◆ **EXERCISE OBJECTIVE**
Render the lines below as a numbered list, omitting any blank lines.

(Saved data entries)
▬▬▬
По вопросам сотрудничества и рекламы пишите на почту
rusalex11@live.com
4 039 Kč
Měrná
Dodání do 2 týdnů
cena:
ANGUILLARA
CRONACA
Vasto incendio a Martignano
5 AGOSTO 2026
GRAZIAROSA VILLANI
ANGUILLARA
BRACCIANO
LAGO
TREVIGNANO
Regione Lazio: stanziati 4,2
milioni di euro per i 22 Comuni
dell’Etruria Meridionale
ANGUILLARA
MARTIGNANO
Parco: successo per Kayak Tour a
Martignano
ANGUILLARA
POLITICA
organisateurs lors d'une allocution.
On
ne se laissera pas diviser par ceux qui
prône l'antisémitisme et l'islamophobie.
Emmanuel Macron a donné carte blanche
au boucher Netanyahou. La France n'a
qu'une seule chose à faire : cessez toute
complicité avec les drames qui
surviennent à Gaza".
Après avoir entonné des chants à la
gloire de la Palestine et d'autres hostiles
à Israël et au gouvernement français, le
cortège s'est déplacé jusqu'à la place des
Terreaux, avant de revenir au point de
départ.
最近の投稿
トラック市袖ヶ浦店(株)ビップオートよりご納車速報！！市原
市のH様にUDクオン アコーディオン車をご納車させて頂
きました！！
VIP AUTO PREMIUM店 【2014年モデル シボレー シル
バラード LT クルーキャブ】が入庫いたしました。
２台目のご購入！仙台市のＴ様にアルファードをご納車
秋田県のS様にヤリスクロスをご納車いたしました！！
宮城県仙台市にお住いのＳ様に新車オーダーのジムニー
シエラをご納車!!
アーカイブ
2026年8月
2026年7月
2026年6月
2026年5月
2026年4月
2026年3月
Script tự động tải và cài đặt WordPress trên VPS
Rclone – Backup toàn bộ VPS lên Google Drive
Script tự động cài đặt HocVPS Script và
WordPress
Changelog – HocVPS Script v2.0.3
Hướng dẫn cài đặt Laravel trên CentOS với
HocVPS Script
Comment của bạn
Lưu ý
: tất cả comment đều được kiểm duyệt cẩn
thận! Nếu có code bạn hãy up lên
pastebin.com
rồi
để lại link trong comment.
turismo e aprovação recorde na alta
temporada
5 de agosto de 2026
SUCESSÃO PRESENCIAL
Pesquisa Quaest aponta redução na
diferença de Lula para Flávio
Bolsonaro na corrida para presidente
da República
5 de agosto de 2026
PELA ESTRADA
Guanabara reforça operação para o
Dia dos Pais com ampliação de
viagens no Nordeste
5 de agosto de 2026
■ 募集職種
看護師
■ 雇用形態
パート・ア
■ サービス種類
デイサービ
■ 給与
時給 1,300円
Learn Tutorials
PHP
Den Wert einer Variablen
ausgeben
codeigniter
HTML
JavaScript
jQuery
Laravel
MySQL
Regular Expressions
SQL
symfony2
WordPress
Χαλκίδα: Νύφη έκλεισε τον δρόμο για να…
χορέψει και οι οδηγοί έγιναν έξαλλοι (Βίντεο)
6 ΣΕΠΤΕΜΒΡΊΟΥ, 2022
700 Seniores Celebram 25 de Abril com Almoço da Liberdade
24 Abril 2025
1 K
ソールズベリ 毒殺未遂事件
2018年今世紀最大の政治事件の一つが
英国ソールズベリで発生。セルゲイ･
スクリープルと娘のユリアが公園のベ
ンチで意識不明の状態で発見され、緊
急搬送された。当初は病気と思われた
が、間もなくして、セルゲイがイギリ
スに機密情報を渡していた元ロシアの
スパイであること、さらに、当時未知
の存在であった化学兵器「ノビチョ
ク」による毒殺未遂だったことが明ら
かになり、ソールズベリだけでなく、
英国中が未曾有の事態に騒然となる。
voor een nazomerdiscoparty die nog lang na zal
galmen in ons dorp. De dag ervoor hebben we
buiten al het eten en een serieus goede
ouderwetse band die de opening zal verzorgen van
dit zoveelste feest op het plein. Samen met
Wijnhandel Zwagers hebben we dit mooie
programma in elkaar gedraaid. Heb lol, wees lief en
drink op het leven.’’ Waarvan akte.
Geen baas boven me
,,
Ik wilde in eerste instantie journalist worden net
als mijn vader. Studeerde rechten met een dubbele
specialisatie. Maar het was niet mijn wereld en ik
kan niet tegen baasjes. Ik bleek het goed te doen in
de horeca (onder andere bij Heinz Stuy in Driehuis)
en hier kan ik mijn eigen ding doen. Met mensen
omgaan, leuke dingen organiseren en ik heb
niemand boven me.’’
▬▬▬
◆ **ANSWER BELOW**
1. По вопросам сотрудничества и рекламы пишите на почту
2. rusalex11@live.com
3. 4 039 Kč
4. Měrná
5. Dodání do 2 týdnů
6. cena:
7. ANGUILLARA
8. CRONACA
9. Vasto incendio a Martignano
10. 5 AGOSTO 2026
11. GRAZIAROSA VILLANI
12. ANGUILLARA
13. BRACCIANO
14. LAGO
15. TREVIGNANO
16. Regione Lazio: stanziati 4,2
17. milioni di euro per i 22 Comuni
18. dell’Etruria Meridionale
19. ANGUILLARA
20. MARTIGNANO
21. Parco: successo per Kayak Tour a
22. Martignano
23. ANGUILLARA
24. POLITICA
25. organisateurs lors d'une allocution.
26. On
27. ne se laissera pas diviser par ceux qui
28. prône l'antisémitisme et l'islamophobie.
29. Emmanuel Macron a donné carte blanche
30. au boucher Netanyahou. La France n'a
31. qu'une seule chose à faire : cessez toute
32. complicité avec les drames qui
33. surviennent à Gaza".
34. Après avoir entonné des chants à la
35. gloire de la Palestine et d'autres hostiles
36. à Israël et au gouvernement français, le
37. cortège s'est déplacé jusqu'à la place des
38. Terreaux, avant de revenir au point de
39. départ.
40. 最近の投稿
41. トラック市袖ヶ浦店(株)ビップオートよりご納車速報！！市原
42. 市のH様にUDクオン アコーディオン車をご納車させて頂
43. きました！！
44. VIP AUTO PREMIUM店 【2014年モデル シボレー シル
45. バラード LT クルーキャブ】が入庫いたしました。
46. ２台目のご購入！仙台市のＴ様にアルファードをご納車
47. 秋田県のS様にヤリスクロスをご納車いたしました！！
48. 宮城県仙台市にお住いのＳ様に新車オーダーのジムニー
49. シエラをご納車!!
50. アーカイブ
51. 2026年8月
52. 2026年7月
53. 2026年6月
54. 2026年5月
55. 2026年4月
56. 2026年3月
57. Script tự động tải và cài đặt WordPress trên VPS
58. Rclone – Backup toàn bộ VPS lên Google Drive
59. Script tự động cài đặt HocVPS Script và
60. WordPress
61. Changelog – HocVPS Script v2.0.3
62. Hướng dẫn cài đặt Laravel trên CentOS với
63. HocVPS Script
64. Comment của bạn
65. Lưu ý
66. : tất cả comment đều được kiểm duyệt cẩn
67. thận! Nếu có code bạn hãy up lên
68. pastebin.com
69. rồi
70. để lại link trong comment.
71. turismo e aprovação recorde na alta
72. temporada
73. 5 de agosto de 2026
74. SUCESSÃO PRESENCIAL
75. Pesquisa Quaest aponta redução na
76. diferença de Lula para Flávio
77. Bolsonaro na corrida para presidente
78. da República
79. 5 de agosto de 2026
80. PELA ESTRADA
81. Guanabara reforça operação para o
82. Dia dos Pais com ampliação de
83. viagens no Nordeste
84. 5 de agosto de 2026
85. ■ 募集職種
86. 看護師
87. ■ 雇用形態
88. パート・ア
89. ■ サービス種類
90. デイサービ
91. ■ 給与
92. 時給 1,300円
93. Learn Tutorials
94. PHP
95. Den Wert einer Variablen
96. ausgeben
97. codeigniter
98. HTML
99. JavaScript
100. jQuery
101. Laravel
102. MySQL
103. Regular Expressions
104. SQL
105. symfony2
106. WordPress
107. Χαλκίδα: Νύφη έκλεισε τον δρόμο για να…
108. χορέψει και οι οδηγοί έγιναν έξαλλοι (Βίντεο)
109. 6 ΣΕΠΤΕΜΒΡΊΟΥ, 2022
110. 700 Seniores Celebram 25 de Abril com Almoço da Liberdade
111. 24 Abril 2025
112. 1 K
113. ソールズベリ 毒殺未遂事件
114. 2018年今世紀最大の政治事件の一つが
115. 英国ソールズベリで発生。セルゲイ･
116. スクリープルと娘のユリアが公園のベ
117. ンチで意識不明の状態で発見され、緊
118. 急搬送された。当初は病気と思われた
119. が、間もなくして、セルゲイがイギリ
120. スに機密情報を渡していた元ロシアの
121. スパイであること、さらに、当時未知
122. の存在であった化学兵器「ノビチョ
123. ク」による毒殺未遂だったことが明ら
124. かになり、ソールズベリだけでなく、
125. 英国中が未曾有の事態に騒然となる。
126. voor een nazomerdiscoparty die nog lang na zal
127. galmen in ons dorp. De dag ervoor hebben we
128. buiten al het eten en een serieus goede
129. ouderwetse band die de opening zal verzorgen van
130. dit zoveelste feest op het plein. Samen met
131. Wijnhandel Zwagers hebben we dit mooie
132. programma in elkaar gedraaid. Heb lol, wees lief en
133. drink op het leven.’’ Waarvan akte.
134. Geen baas boven me
135. ,,
136. Ik wilde in eerste instantie journalist worden net
137. als mijn vader. Studeerde rechten met een dubbele
138. specialisatie. Maar het was niet mijn wereld en ik
139. kan niet tegen baasjes. Ik bleek het goed te doen in
140. de horeca (onder andere bij Heinz Stuy in Driehuis)
141. en hier kan ik mijn eigen ding doen. Met mensen
142. omgaan, leuke dingen organiseren en ik heb
143. niemand boven me.’’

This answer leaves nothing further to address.